▶ [THE DATA]
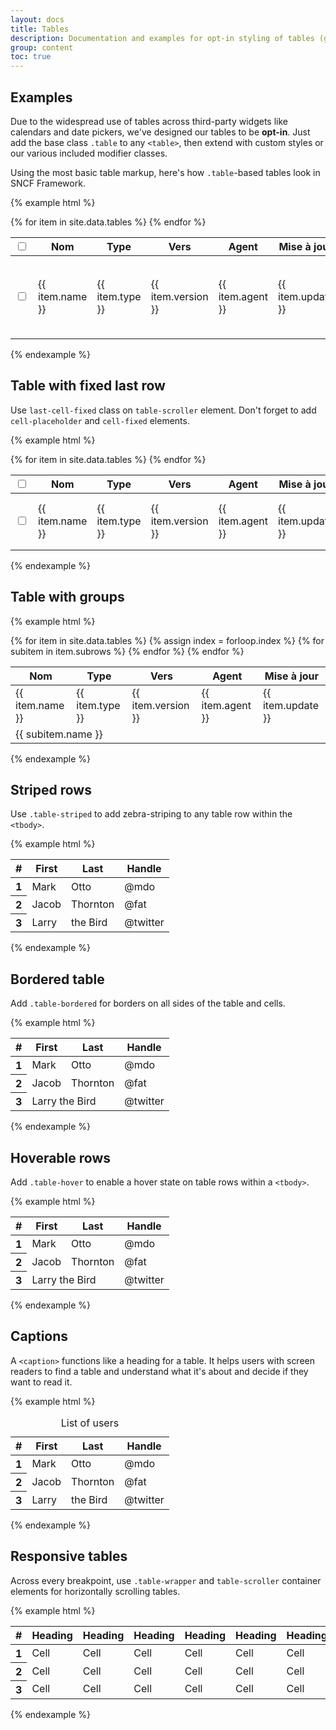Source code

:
 ```yaml
---
layout: docs
title: Tables
description: Documentation and examples for opt-in styling of tables (given their prevalent use in JavaScript plugins) with Bootstrap.
group: content
toc: true
---
```


## Examples

Due to the widespread use of tables across third-party widgets like calendars and date pickers, we've designed our tables to be **opt-in**. Just add the base class `.table` to any `<table>`, then extend with custom styles or our various included modifier classes.

Using the most basic table markup, here's how `.table`-based tables look in SNCF Framework.

{% example html %}
<div class="table-wrapper">
  <div class="table-scroller dragscroll">
    <table class="table">
      <thead class="thead thead-light">
        <tr>
          <th>
            <div class="cell-inner">
              <div class="custom-control custom-checkbox custom-checkbox-alone">
                <input type="checkbox" class="custom-control-input" id="thead">
                <label class="custom-control-label" for="thead"></label>
              </div>
            </div>
          </th>
          <th><div class="cell-inner">Nom</div></th>
          <th><div class="cell-inner">Type</div></th>
          <th><div class="cell-inner">Vers</div></th>
          <th><div class="cell-inner">Agent</div></th>
          <th><div class="cell-inner">Mise à jour</div></th>
          <th></th>
        </tr>
      </thead>
      <tbody>
        {% for item in site.data.tables %}
        <tr>
          <td>
            <div class="cell-inner">
              <div class="custom-control custom-checkbox custom-checkbox-alone">
                <input type="checkbox" class="custom-control-input" id="cell{{ forloop.index }}">
                <label class="custom-control-label" for="cell{{ forloop.index }}"></label>
              </div>
            </div>
          </td>
          <td><div class="cell-inner">{{ item.name }}</div></td>
          <td><div class="cell-inner">{{ item.type }}</div></td>
          <td><div class="cell-inner">{{ item.version }}</div></td>
          <td><div class="cell-inner">{{ item.agent }}</div></td>
          <td><div class="cell-inner">{{ item.update }}</div></td>
          <td>
            <div class="cell-inner">
              <button class="btn btn-only-icon btn-transparent btn-favorite">
                <span class="sr-only">Favorite</span>
                <i class="icons-favorite-on icon-size-1x25"></i>
              </button>
              <button class="btn btn-only-icon btn-transparent btn-color-gray">
                <span class="sr-only">Favorite</span>
                <i class="icons-divers icon-size-1x25"></i>
              </button>
              <div class="btn-group dropdown">
                <button class="btn btn-only-icon btn-transparent btn-color-gray" type="button" data-toggle="dropdown" aria-haspopup="true" aria-expanded="false" data-boundary="window">
                  <span class="sr-only">Favorite</span>
                  <i class="icons-options icon-size-1x75"></i>
                </button>
                <div class="dropdown-menu dropdown-menu-right">
                  <button type="button" class="dropdown-item" href="#">Télécharger</button>
                  <button type="button" class="dropdown-item" href="#">Imprimer</button>
                  <button type="button" class="dropdown-item" href="#">Partager</button>
                </div>
              </div>
            </div>
          </td>
        </tr>
        {% endfor %}
      </tbody>
    </table>
  </div>
</div>
{% endexample %}

## Table with fixed last row

Use `last-cell-fixed` class on `table-scroller` element. Don't forget to add `cell-placeholder` and `cell-fixed` elements.

{% example html %}
<div class="table-wrapper">
  <div class="table-scroller last-cell-fixed dragscroll">
    <table class="table">
      <thead class="thead thead-light">
        <tr>
          <th>
            <div class="cell-inner">
              <div class="custom-control custom-checkbox custom-checkbox-alone">
                <input type="checkbox" class="custom-control-input" id="thead">
                <label class="custom-control-label" for="thead"></label>
              </div>
            </div>
          </th>
          <th><div class="cell-inner">Nom</div></th>
          <th><div class="cell-inner">Type</div></th>
          <th><div class="cell-inner">Vers</div></th>
          <th><div class="cell-inner">Agent</div></th>
          <th><div class="cell-inner">Mise à jour</div></th>
          <th class="cell-placeholder"><span></span></th>
          <th class="cell-fixed"></th>
        </tr>
      </thead>
      <tbody class="tbody">
        {% for item in site.data.tables %}
        <tr>
          <td>
            <div class="cell-inner">
              <div class="custom-control custom-checkbox custom-checkbox-alone">
                <input type="checkbox" class="custom-control-input" id="cell{{ forloop.index }}">
                <label class="custom-control-label" for="cell{{ forloop.index }}"></label>
              </div>
            </div>
          </td>
          <td><div class="cell-inner">{{ item.name }}</div></td>
          <td><div class="cell-inner">{{ item.type }}</div></td>
          <td><div class="cell-inner">{{ item.version }}</div></td>
          <td><div class="cell-inner">{{ item.agent }}</div></td>
          <td><div class="cell-inner">{{ item.update }}</div></td>
          <td class="cell-placeholder"><span></span></td>
          <td class="cell-fixed">
            <div class="btn-group dropdown">
              <button class="btn btn-only-icon btn-transparent btn-color-gray" type="button" data-toggle="dropdown" aria-haspopup="true" aria-expanded="false" data-boundary="window">
                <span class="sr-only">Favorite</span>
                <i class="icons-options icon-size-1x75"></i>
              </button>
              <div class="dropdown-menu dropdown-menu-right">
                <button type="button" class="dropdown-item" href="#">Télécharger</button>
                <button type="button" class="dropdown-item" href="#">Imprimer</button>
                <button type="button" class="dropdown-item" href="#">Partager</button>
              </div>
            </div>
          </td>
        </tr>
        {% endfor %}
      </tbody>
    </table>
  </div>
</div>
{% endexample %}

## Table with groups

{% example html %}
<div class="table-wrapper" data-component="table">
  <div class="table-scroller dragscroll">
    <table class="table">
      <thead class="thead thead-light">
        <tr>
          <th><div class="cell-inner cell-inner-350">Nom</div></th>
          <th><div class="cell-inner">Type</div></th>
          <th><div class="cell-inner">Vers</div></th>
          <th><div class="cell-inner">Agent</div></th>
          <th><div class="cell-inner">Mise à jour</div></th>
        </tr>
      </thead>
      <tbody class="tbody">
        {% for item in site.data.tables %}
        {% assign index = forloop.index %}
        <tr class="trhead">
          <td class="cell-350 cell-caret" data-role="toggle-group-btn" data-id="{{ index }}"><div class="cell-inner">{{ item.name }}</div></td>
          <td><div class="cell-inner">{{ item.type }}</div></td>
          <td><div class="cell-inner">{{ item.version }}</div></td>
          <td><div class="cell-inner">{{ item.agent }}</div></td>
          <td><div class="cell-inner">{{ item.update }}</div></td>
        </tr>
        {% for subitem in item.subrows %}
          <tr class="trgroup" data-trgroup="{{ index }}">
            <td class="cell-350" colspan="5"><div class="cell-inner"><div class="text-truncate">{{ subitem.name }}</div></div></td>
          </tr>
        {% endfor %}
        {% endfor %}
      </tbody>
    </table>
  </div>
</div>
{% endexample %}

## Striped rows

Use `.table-striped` to add zebra-striping to any table row within the `<tbody>`.

{% example html %}
<table class="table table-striped">
  <thead>
    <tr>
      <th scope="col"><div class="cell-inner">#</div></th>
      <th scope="col"><div class="cell-inner">First</div></th>
      <th scope="col"><div class="cell-inner">Last</div></th>
      <th scope="col"><div class="cell-inner">Handle</div></th>
    </tr>
  </thead>
  <tbody>
    <tr>
      <th scope="row"><div class="cell-inner">1</div></th>
      <td><div class="cell-inner">Mark</div></td>
      <td><div class="cell-inner">Otto</div></td>
      <td><div class="cell-inner">@mdo</div></td>
    </tr>
    <tr>
      <th scope="row"><div class="cell-inner">2</div></th>
      <td><div class="cell-inner">Jacob</div></td>
      <td><div class="cell-inner">Thornton</div></td>
      <td><div class="cell-inner">@fat</div></td>
    </tr>
    <tr>
      <th scope="row"><div class="cell-inner">3</div></th>
      <td><div class="cell-inner">Larry</div></td>
      <td><div class="cell-inner">the Bird</div></td>
      <td><div class="cell-inner">@twitter</div></td>
    </tr>
  </tbody>
</table>
{% endexample %}

## Bordered table

Add `.table-bordered` for borders on all sides of the table and cells.

{% example html %}
<table class="table table-bordered">
  <thead>
    <tr>
      <th scope="col"><div class="cell-inner">#</div></th>
      <th scope="col"><div class="cell-inner">First</div></th>
      <th scope="col"><div class="cell-inner">Last</div></th>
      <th scope="col"><div class="cell-inner">Handle</div></th>
    </tr>
  </thead>
  <tbody>
    <tr>
      <th scope="row"><div class="cell-inner">1</div></th>
      <td><div class="cell-inner">Mark</div></td>
      <td><div class="cell-inner">Otto</div></td>
      <td><div class="cell-inner">@mdo</div></td>
    </tr>
    <tr>
      <th scope="row"><div class="cell-inner">2</div></th>
      <td><div class="cell-inner">Jacob</div></td>
      <td><div class="cell-inner">Thornton</div></td>
      <td><div class="cell-inner">@fat</div></td>
    </tr>
    <tr>
      <th scope="row"><div class="cell-inner">3</div></th>
      <td colspan="2"><div class="cell-inner">Larry the Bird</div></td>
      <td><div class="cell-inner">@twitter</div></td>
    </tr>
  </tbody>
</table>
{% endexample %}

## Hoverable rows

Add `.table-hover` to enable a hover state on table rows within a `<tbody>`.

{% example html %}
<table class="table table-hover">
  <thead>
    <tr>
      <th scope="col"><div class="cell-inner">#</div></th>
      <th scope="col"><div class="cell-inner">First</div></th>
      <th scope="col"><div class="cell-inner">Last</div></th>
      <th scope="col"><div class="cell-inner">Handle</div></th>
    </tr>
  </thead>
  <tbody>
    <tr>
      <th scope="row"><div class="cell-inner">1</div></th>
      <td><div class="cell-inner">Mark</div></td>
      <td><div class="cell-inner">Otto</div></td>
      <td><div class="cell-inner">@mdo</div></td>
    </tr>
    <tr>
      <th scope="row"><div class="cell-inner">2</div></th>
      <td><div class="cell-inner">Jacob</div></td>
      <td><div class="cell-inner">Thornton</div></td>
      <td><div class="cell-inner">@fat</div></td>
    </tr>
    <tr>
      <th scope="row"><div class="cell-inner">3</div></th>
      <td colspan="2"><div class="cell-inner">Larry the Bird</div></td>
      <td><div class="cell-inner">@twitter</div></td>
    </tr>
  </tbody>
</table>
{% endexample %}

## Captions

A `<caption>` functions like a heading for a table. It helps users with screen readers to find a table and understand what it's about and decide if they want to read it.

{% example html %}
<table class="table">
  <caption>List of users</caption>
  <thead>
    <tr>
      <th scope="col">#</th>
      <th scope="col">First</th>
      <th scope="col">Last</th>
      <th scope="col">Handle</th>
    </tr>
  </thead>
  <tbody>
    <tr>
      <th scope="row">1</th>
      <td>Mark</td>
      <td>Otto</td>
      <td>@mdo</td>
    </tr>
    <tr>
      <th scope="row">2</th>
      <td>Jacob</td>
      <td>Thornton</td>
      <td>@fat</td>
    </tr>
    <tr>
      <th scope="row">3</th>
      <td>Larry</td>
      <td>the Bird</td>
      <td>@twitter</td>
    </tr>
  </tbody>
</table>
{% endexample %}

## Responsive tables

Across every breakpoint, use `.table-wrapper` and `table-scroller` container elements for horizontally scrolling tables.

{% example html %}
<div class="table-wrapper" data-component="table">
  <div class="table-scroller dragscroll">
    <table class="table">
      <thead>
        <tr>
          <th scope="col">#</th>
          <th scope="col">Heading</th>
          <th scope="col">Heading</th>
          <th scope="col">Heading</th>
          <th scope="col">Heading</th>
          <th scope="col">Heading</th>
          <th scope="col">Heading</th>
          <th scope="col">Heading</th>
          <th scope="col">Heading</th>
          <th scope="col">Heading</th>
        </tr>
      </thead>
      <tbody>
        <tr>
          <th scope="row">1</th>
          <td>Cell</td>
          <td>Cell</td>
          <td>Cell</td>
          <td>Cell</td>
          <td>Cell</td>
          <td>Cell</td>
          <td>Cell</td>
          <td>Cell</td>
          <td>Cell</td>
        </tr>
        <tr>
          <th scope="row">2</th>
          <td>Cell</td>
          <td>Cell</td>
          <td>Cell</td>
          <td>Cell</td>
          <td>Cell</td>
          <td>Cell</td>
          <td>Cell</td>
          <td>Cell</td>
          <td>Cell</td>
        </tr>
        <tr>
          <th scope="row">3</th>
          <td>Cell</td>
          <td>Cell</td>
          <td>Cell</td>
          <td>Cell</td>
          <td>Cell</td>
          <td>Cell</td>
          <td>Cell</td>
          <td>Cell</td>
          <td>Cell</td>
        </tr>
      </tbody>
    </table>
  </div>
</div>
{% endexample %}
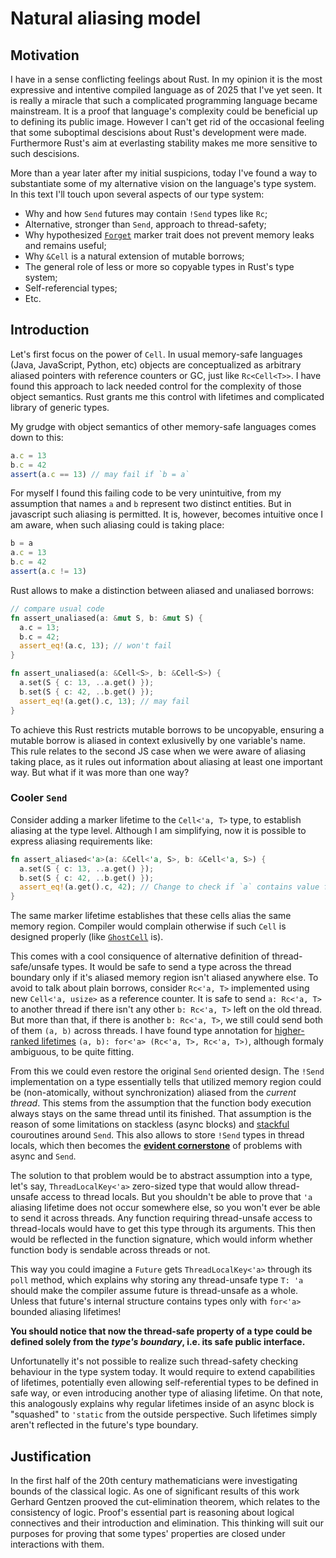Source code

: # Natural aliasing model

## Motivation

I have in a sense conflicting feelings about Rust.
In my opinion it is the most expressive and intentive compiled language as of 2025 that I've yet seen.
It is really a miracle that such a complicated programming language became mainstream.
It is a proof that language's complexity could be beneficial up to defining its public image.
However I can't get rid of the occasional feeling that some suboptimal descisions about Rust's development were made.
Furthermore Rust's aim at everlasting stability makes me more sensitive to such descisions.

More than a year later after my initial suspicions, today I've found a way to substantiate some of my alternative vision on the language's type system.
In this text I'll touch upon several aspects of our type system:

- Why and how `Send` futures may contain `!Send` types like `Rc`;
- Alternative, stronger than `Send`, approach to thread-safety;
- Why hypothesized [`Forget`] marker trait does not prevent memory leaks and remains useful;
- Why `&Cell` is a natural extension of mutable borrows;
- The general role of less or more so copyable types in Rust's type system;
- Self-referencial types;
- Etc.

[`Forget`]: ./myosotis.md

## Introduction

Let's first focus on the power of `Cell`.
In usual memory-safe languages (Java, JavaScript, Python, etc) objects are conceptualized as arbitrary aliased pointers with reference counters or GC, just like `Rc<Cell<T>>`.
I have found this approach to lack needed control for the complexity of those object semantics.
Rust grants me this control with lifetimes and complicated library of generic types.

My grudge with object semantics of other memory-safe languages comes down to this:

```javascript
a.c = 13
b.c = 42
assert(a.c == 13) // may fail if `b = a`
```

For myself I found this failing code to be very unintuitive, from my assumption that names `a` and `b` represent two distinct entities.
But in javascript such aliasing is permitted.
It is, however, becomes intuitive once I am aware, when such aliasing could is taking place:

```javascript
b = a
a.c = 13
b.c = 42
assert(a.c != 13)
```

Rust allows to make a distinction between aliased and unaliased borrows:

```rust
// compare usual code
fn assert_unaliased(a: &mut S, b: &mut S) {
  a.c = 13;
  b.c = 42;
  assert_eq!(a.c, 13); // won't fail
}

fn assert_unaliased(a: &Cell<S>, b: &Cell<S>) {
  a.set(S { c: 13, ..a.get() });
  b.set(S { c: 42, ..b.get() });
  assert_eq!(a.get().c, 13); // may fail
}
```

To achieve this Rust restricts mutable borrows to be uncopyable, ensuring a mutable borrow is aliased in context exlusivelly by one variable's name.
This rule relates to the second JS case when we were aware of aliasing taking place, as it rules out information about aliasing at least one important way.
But what if it was more than one way?

### Cooler `Send`

Consider adding a marker lifetime to the `Cell<'a, T>` type, to establish aliasing at the type level.
Although I am simplifying, now it is possible to express aliasing requirements like:

```rust
fn assert_aliased<'a>(a: &Cell<'a, S>, b: &Cell<'a, S>) {
  a.set(S { c: 13, ..a.get() });
  b.set(S { c: 42, ..b.get() });
  assert_eq!(a.get().c, 42); // Change to check if `a` contains value from `b`, won't fail
}
```

The same marker lifetime establishes that these cells alias the same memory region.
Compiler would complain otherwise if such `Cell` is designed properly (like [`GhostCell`] is).

This comes with a cool consiquence of alternative definition of thread-safe/unsafe types.
It would be safe to send a type across the thread boundary only if it's aliased memory region isn't aliased anywhere else.
To avoid to talk about plain borrows, consider `Rc<'a, T>` implemented using new `Cell<'a, usize>` as a reference counter.
It is safe to send `a: Rc<'a, T>` to another thread if there isn't any other `b: Rc<'a, T>` left on the old thread.
But more than that, if there is another `b: Rc<'a, T>`, we still could send both of them `(a, b)` across threads.
I have found type annotation for [higher-ranked lifetimes] `(a, b): for<'a> (Rc<'a, T>, Rc<'a, T>)`, although formaly ambiguous, to be quite fitting.

From this we could even restore the original `Send` oriented design.
The `!Send` implementation on a type essentially tells that utilized memory region could be (non-atomically, without synchronization) aliased from the *current thread*.
This stems from the assumption that the function body execution always stays on the same thread until its finished.
That assumption is the reason of some limitations on stackless (async blocks) and [stackful] couroutines around `Send`.
This also allows to store `!Send` types in thread locals, which then becomes the [**evident cornerstone**] of problems with async and `Send`.

The solution to that problem would be to abstract assumption into a type, let's say, `ThreadLocalKey<'a>` zero-sized type that would allow thread-unsafe access to thread locals.
But you shouldn't be able to prove that `'a` aliasing lifetime does not occur somewhere else, so you won't ever be able to send it across threads.
Any function requiring thread-unsafe access to thread-locals would have to get this type through its arguments.
This then would be reflected in the function signature, which would inform whether function body is sendable across threads or not.

This way you could imagine a `Future` gets `ThreadLocalKey<'a>` through its `poll` method,
which explains why storing any thread-unsafe type `T: 'a` should make the compiler assume future is thread-unsafe as a whole.
Unless that future's internal structure contains types only with `for<'a>` bounded aliasing lifetimes!

**You should notice that now the thread-safe property of a type could be defined solely from the *type's boundary*, i.e. its safe public interface.**

Unfortunatelly it's not possible to realize such thread-safety checking behaviour in the type system today.
It would require to extend capabilities of lifetimes, potentially even allowing self-referential types to be defined in safe way,
or even introducing another type of aliasing lifetime.
On that note, this analogously explains why regular lifetimes inside of an async block is "squashed" to `'static` from the outside perspective.
Such lifetimes simply aren't reflected in the future's type boundary.

[`GhostCell`]: https://plv.mpi-sws.org/rustbelt/ghostcell/
[higher-ranked lifetimes]: https://doc.rust-lang.org/nomicon/hrtb.html
[stackful]: https://docs.rs/corosensei/0.2.2/corosensei/index.html
[**evident cornerstone**]: https://blaz.is/blog/post/future-send-was-unavoidable/

## Justification

In the first half of the 20th century mathematicians were investigating bounds of the classical logic.
As one of significant results of this work Gerhard Gentzen prooved the cut-elimination theorem, which relates to the consistency of logic.
Proof's essential part is reasoning about logical connectives and their introduction and elimination.
This thinking will suit our purposes for proving that some types' properties are closed under interactions with them.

▶ [WHAT YOU NEED TO DO] Please return only the lines above, starting at the line that has "From this we" and ending at the line that has "The solution to", keeping both and leaving each one unchanged.

▶ [EXPECTED ANSWER]
From this we could even restore the original `Send` oriented design.
The `!Send` implementation on a type essentially tells that utilized memory region could be (non-atomically, without synchronization) aliased from the *current thread*.
This stems from the assumption that the function body execution always stays on the same thread until its finished.
That assumption is the reason of some limitations on stackless (async blocks) and [stackful] couroutines around `Send`.
This also allows to store `!Send` types in thread locals, which then becomes the [**evident cornerstone**] of problems with async and `Send`.

The solution to that problem would be to abstract assumption into a type, let's say, `ThreadLocalKey<'a>` zero-sized type that would allow thread-unsafe access to thread locals.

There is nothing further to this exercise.